I think Lupoff is an underrated writer. Don’t forget his SPACE WAR BLUES, and the related story in AGAIN, DANGEROUS VISIONS (“With the Bentfin Boomer Boys on Little Old New Alabama”).

I recently read and reviewed LIEUT. GULLIVAR JONES: HIS VACATION, by Edwin Arnold, a once forgotten piece of pre-Burroughs proto-SF set on Mars, which Lupoff rediscovered and arranged to be published by Ace in the mid-60s.
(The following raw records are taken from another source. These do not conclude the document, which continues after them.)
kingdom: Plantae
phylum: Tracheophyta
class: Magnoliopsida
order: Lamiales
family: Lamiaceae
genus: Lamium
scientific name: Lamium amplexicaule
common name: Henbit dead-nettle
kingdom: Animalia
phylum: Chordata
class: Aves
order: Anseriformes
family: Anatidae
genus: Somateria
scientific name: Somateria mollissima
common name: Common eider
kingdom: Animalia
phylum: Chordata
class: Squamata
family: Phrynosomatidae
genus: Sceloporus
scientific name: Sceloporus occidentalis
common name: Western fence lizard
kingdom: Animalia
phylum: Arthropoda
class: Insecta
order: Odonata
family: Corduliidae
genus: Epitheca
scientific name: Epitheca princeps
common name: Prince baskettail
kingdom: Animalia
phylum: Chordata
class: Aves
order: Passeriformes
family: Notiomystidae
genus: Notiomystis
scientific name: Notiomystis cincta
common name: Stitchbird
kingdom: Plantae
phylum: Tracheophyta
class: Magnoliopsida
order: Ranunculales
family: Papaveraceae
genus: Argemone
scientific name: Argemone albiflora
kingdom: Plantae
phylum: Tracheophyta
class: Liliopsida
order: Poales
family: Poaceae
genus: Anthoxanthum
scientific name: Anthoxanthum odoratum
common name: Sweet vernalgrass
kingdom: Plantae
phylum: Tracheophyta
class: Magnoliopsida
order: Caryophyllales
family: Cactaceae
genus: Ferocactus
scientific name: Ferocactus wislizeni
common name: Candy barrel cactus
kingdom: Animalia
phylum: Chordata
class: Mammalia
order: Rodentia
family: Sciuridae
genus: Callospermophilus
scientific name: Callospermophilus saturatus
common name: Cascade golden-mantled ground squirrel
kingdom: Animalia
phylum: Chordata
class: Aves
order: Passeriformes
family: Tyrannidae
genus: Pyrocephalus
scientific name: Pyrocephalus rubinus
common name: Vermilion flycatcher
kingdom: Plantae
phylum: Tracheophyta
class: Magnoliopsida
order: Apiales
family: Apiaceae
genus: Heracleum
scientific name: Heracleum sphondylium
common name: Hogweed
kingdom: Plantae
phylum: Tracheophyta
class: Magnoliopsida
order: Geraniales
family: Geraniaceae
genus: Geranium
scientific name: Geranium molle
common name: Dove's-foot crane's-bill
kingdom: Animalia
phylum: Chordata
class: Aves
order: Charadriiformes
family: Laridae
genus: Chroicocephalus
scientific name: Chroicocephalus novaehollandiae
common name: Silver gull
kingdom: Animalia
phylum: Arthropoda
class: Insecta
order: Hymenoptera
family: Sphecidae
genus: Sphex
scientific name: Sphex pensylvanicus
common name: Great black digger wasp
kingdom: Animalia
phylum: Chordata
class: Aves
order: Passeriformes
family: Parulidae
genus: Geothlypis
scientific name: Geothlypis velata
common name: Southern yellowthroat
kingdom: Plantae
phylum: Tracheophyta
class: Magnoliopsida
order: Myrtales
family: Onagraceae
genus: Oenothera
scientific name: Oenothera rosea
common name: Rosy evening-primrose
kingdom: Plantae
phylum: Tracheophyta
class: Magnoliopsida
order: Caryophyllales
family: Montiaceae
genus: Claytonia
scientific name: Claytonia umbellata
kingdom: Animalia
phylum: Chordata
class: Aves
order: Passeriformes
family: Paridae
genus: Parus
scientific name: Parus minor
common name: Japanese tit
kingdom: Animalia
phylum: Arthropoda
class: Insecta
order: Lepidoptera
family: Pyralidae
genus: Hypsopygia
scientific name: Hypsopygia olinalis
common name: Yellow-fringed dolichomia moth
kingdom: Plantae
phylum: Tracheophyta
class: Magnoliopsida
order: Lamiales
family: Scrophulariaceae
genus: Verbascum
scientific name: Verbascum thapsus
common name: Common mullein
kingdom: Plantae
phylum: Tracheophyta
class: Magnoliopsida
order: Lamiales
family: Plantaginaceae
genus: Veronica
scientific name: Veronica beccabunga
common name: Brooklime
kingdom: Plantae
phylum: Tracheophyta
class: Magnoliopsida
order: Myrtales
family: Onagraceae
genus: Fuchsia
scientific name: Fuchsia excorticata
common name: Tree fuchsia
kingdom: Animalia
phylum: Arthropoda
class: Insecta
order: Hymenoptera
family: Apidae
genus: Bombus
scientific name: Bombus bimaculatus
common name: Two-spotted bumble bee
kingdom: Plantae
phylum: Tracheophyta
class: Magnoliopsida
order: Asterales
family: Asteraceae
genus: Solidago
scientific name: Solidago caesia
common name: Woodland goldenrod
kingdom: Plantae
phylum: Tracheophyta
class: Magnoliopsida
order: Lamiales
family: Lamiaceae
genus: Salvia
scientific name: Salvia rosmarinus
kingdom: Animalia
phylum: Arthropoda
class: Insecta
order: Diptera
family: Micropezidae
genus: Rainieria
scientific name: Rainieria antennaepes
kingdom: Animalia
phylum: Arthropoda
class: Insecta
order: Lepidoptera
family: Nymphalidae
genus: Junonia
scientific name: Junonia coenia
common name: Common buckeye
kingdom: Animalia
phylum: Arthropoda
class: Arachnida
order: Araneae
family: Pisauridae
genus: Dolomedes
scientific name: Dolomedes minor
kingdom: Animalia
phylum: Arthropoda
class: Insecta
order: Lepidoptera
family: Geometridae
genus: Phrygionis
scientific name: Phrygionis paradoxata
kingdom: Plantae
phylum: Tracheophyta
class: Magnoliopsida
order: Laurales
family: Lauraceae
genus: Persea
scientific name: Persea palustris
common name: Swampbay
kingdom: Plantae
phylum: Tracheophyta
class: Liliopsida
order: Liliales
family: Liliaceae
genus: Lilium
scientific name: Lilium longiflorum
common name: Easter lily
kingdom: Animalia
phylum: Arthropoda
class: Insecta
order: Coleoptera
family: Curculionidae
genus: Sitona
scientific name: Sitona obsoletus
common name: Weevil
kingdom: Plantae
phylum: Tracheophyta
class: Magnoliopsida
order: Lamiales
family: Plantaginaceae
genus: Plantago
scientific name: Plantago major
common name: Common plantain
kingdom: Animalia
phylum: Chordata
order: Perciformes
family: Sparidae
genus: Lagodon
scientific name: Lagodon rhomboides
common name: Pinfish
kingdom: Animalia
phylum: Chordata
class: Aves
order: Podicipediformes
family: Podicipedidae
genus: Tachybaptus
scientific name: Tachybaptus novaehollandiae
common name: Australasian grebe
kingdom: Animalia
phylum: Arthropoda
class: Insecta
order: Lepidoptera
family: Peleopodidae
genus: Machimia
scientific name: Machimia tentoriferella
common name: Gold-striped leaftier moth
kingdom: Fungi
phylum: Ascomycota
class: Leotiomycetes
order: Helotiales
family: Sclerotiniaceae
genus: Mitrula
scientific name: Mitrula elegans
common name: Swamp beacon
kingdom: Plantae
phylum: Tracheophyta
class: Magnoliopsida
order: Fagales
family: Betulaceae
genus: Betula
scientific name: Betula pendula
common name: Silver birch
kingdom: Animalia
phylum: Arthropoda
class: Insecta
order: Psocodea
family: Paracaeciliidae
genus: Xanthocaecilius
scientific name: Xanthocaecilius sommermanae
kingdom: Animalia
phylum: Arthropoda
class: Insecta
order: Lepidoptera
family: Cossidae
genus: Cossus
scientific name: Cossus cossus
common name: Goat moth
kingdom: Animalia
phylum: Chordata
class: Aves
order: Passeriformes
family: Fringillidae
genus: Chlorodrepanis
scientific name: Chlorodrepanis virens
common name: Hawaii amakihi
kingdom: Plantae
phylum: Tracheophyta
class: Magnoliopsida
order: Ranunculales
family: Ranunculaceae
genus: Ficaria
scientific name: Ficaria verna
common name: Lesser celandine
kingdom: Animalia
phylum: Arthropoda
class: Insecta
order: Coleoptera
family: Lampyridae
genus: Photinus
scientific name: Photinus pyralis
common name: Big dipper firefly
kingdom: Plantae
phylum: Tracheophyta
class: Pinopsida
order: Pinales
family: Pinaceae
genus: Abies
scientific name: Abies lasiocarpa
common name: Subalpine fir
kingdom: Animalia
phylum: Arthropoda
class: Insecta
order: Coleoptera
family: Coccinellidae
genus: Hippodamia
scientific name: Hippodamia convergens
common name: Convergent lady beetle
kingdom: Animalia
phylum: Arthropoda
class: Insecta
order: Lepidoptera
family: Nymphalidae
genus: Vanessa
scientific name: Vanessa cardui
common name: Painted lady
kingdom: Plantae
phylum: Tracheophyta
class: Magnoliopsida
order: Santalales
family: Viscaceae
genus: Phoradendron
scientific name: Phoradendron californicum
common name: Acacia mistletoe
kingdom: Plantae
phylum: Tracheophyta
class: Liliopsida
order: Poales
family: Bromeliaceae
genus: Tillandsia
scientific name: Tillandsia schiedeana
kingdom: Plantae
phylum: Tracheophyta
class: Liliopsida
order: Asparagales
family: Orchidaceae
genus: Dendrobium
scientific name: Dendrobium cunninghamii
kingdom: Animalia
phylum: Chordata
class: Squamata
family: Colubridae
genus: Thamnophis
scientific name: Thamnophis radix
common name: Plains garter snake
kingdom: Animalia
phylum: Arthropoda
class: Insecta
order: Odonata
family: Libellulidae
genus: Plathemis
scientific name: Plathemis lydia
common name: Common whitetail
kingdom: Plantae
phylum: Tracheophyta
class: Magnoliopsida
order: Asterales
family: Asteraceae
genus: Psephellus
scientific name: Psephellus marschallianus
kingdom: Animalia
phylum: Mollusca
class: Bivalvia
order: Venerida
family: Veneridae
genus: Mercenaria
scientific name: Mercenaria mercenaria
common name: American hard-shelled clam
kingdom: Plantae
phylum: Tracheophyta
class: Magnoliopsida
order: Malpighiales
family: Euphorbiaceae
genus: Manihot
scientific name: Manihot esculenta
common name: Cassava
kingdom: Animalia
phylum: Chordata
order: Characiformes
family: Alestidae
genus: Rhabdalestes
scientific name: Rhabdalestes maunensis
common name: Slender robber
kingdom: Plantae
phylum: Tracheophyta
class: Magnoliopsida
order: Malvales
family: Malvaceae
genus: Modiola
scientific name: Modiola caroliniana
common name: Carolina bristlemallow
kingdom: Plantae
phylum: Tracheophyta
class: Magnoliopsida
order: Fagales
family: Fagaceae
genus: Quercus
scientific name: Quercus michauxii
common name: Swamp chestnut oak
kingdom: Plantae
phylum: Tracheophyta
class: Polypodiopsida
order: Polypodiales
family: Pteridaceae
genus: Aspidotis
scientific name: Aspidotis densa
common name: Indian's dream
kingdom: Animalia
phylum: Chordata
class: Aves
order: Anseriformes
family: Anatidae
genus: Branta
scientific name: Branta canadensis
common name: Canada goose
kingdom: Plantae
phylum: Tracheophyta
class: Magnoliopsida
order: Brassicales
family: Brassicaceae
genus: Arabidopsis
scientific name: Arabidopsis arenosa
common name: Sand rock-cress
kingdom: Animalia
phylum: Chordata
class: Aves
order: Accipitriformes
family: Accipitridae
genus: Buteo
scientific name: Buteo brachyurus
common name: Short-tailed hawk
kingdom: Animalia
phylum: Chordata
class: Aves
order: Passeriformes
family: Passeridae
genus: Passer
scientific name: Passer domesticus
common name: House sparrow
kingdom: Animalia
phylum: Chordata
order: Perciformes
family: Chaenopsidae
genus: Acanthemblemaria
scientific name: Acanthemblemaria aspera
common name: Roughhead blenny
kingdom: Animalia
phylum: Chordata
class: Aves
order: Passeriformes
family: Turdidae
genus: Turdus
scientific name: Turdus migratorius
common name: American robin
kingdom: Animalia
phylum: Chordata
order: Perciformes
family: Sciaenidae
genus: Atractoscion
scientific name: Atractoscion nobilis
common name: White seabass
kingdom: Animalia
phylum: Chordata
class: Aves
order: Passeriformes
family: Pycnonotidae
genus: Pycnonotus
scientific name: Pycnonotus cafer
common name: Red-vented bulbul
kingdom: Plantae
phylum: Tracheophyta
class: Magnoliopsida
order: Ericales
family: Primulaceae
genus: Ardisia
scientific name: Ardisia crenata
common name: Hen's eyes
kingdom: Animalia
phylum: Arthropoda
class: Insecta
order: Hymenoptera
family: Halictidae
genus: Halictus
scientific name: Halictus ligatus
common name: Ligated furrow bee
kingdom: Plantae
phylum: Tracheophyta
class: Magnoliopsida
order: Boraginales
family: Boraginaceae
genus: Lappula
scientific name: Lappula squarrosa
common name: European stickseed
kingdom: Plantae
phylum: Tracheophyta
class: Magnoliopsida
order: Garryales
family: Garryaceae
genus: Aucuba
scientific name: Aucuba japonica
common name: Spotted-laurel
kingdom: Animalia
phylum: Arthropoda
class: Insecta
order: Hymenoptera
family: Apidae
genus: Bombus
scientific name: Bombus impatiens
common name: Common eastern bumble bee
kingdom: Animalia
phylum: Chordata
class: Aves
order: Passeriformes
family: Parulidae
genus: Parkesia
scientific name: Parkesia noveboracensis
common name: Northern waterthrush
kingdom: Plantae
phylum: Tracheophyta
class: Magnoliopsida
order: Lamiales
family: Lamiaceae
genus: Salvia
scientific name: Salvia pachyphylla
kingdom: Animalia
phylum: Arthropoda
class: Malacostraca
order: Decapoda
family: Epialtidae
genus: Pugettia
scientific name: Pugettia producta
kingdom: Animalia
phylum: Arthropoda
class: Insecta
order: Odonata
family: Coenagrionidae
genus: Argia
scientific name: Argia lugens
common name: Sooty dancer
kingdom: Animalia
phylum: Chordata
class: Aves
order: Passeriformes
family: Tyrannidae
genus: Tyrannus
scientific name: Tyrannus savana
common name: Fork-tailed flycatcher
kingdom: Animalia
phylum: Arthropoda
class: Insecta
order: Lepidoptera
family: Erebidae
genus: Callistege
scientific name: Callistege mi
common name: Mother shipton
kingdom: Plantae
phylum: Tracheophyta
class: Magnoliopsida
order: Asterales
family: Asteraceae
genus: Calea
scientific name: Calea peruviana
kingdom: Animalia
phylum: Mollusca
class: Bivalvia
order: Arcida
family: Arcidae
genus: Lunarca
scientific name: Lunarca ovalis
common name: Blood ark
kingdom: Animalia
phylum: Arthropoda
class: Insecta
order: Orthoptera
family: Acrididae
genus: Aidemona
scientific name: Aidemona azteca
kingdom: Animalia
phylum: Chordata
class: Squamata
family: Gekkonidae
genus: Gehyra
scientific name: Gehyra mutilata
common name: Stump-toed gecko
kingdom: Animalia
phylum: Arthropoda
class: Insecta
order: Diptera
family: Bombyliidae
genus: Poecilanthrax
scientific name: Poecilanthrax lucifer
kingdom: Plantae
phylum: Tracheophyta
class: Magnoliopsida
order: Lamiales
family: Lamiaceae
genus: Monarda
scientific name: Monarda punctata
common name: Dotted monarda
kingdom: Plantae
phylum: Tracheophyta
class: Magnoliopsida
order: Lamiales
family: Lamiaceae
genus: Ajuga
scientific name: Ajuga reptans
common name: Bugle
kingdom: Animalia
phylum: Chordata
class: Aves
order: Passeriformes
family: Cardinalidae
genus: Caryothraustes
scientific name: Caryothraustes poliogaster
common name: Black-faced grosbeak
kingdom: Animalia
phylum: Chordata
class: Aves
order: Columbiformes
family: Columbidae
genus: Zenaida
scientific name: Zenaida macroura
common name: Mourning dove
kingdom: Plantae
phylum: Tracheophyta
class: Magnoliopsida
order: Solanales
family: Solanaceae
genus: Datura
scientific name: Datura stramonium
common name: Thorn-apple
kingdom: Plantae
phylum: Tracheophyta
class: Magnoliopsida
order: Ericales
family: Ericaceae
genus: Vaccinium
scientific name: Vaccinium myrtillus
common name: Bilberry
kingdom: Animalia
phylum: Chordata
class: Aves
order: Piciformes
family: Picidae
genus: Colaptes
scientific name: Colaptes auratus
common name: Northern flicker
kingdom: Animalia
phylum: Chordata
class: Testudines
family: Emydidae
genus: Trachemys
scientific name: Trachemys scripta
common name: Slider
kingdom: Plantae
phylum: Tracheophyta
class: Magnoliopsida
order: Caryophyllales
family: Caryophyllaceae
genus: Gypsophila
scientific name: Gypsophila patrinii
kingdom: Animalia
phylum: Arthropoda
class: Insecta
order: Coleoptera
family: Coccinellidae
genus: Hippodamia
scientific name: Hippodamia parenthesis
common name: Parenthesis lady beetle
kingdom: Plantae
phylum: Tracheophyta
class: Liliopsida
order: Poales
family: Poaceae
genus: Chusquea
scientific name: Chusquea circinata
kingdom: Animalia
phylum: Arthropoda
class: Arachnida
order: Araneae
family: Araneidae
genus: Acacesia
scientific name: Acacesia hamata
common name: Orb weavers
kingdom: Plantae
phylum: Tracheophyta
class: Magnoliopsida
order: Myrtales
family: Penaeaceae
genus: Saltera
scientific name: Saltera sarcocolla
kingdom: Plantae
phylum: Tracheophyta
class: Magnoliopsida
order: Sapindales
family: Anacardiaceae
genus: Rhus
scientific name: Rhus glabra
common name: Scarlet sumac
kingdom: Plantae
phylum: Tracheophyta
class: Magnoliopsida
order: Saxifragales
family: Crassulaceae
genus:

I enjoyed the CLAREMONT TALES books a good deal as well when they came out. (Golden Gryphon did some beautiful books.) I recall “Black Mist” as being quite good.

Rich Horton

Yes, THE BEST OF XERO is excellent. The Very Big Names include people you might not think of, like Donald Westlake and Roger Ebert.

John ONeill

> I was discussing Golden Gryphon recently, not only the design of their
> books (which influenced my own ISFiC Press), but their demise.

Steven,

Me as well. I had reached out to Gary Turner many months ago, as I was slowly preparing a survey retrospective of the entire line. I discovered they had a half-price sale on their entire stock (and promptly re-titled my piece “Check out the Half Price Sale at Golden Gryphon!”) But when I double checked their site in January, it had vanished. After a month, I assume it’s gone for good.

Needless to say, I’m relieved now that I took advantage of the sale to get the last half-dozen or so titles I needed to complete my collection (and upgrade a few that were a little battered). But their loss is a real blow. They hadn’t published anything new in roughly a decade, but they had kept virtually all of their titles in print at very reasonable prices.

Those days are over, I’m afraid. When I checked this morning, the price of CLAREMONT TALES at Amazon had leaped to $100.

> In my collection, the GG books are all shelved together in release order rather than in the general collection by author.

Mine too! They were so distinctive in look and quality that I filed them separately, like my Arkham House books.

They will be missed.

Joe H.

I don’t have specific memories of Lupoff’s fiction, but I would be very sad not to have my copy of his Edgar Rice Burroughs: Master of Adventure.

Nick Ozment

Joe H.,

You and me both: I was not familiar with Lupoff’s fiction but knew his name from my own beloved copy of his biography of ERB.

I now have a couple of his later works on my shelf (signed by him no less!), but I haven’t gotten around to them. They’re mysteries with the gimmick that they tie into a collectors’ base — one revolves around comic-book collectors and, the other, cars I think.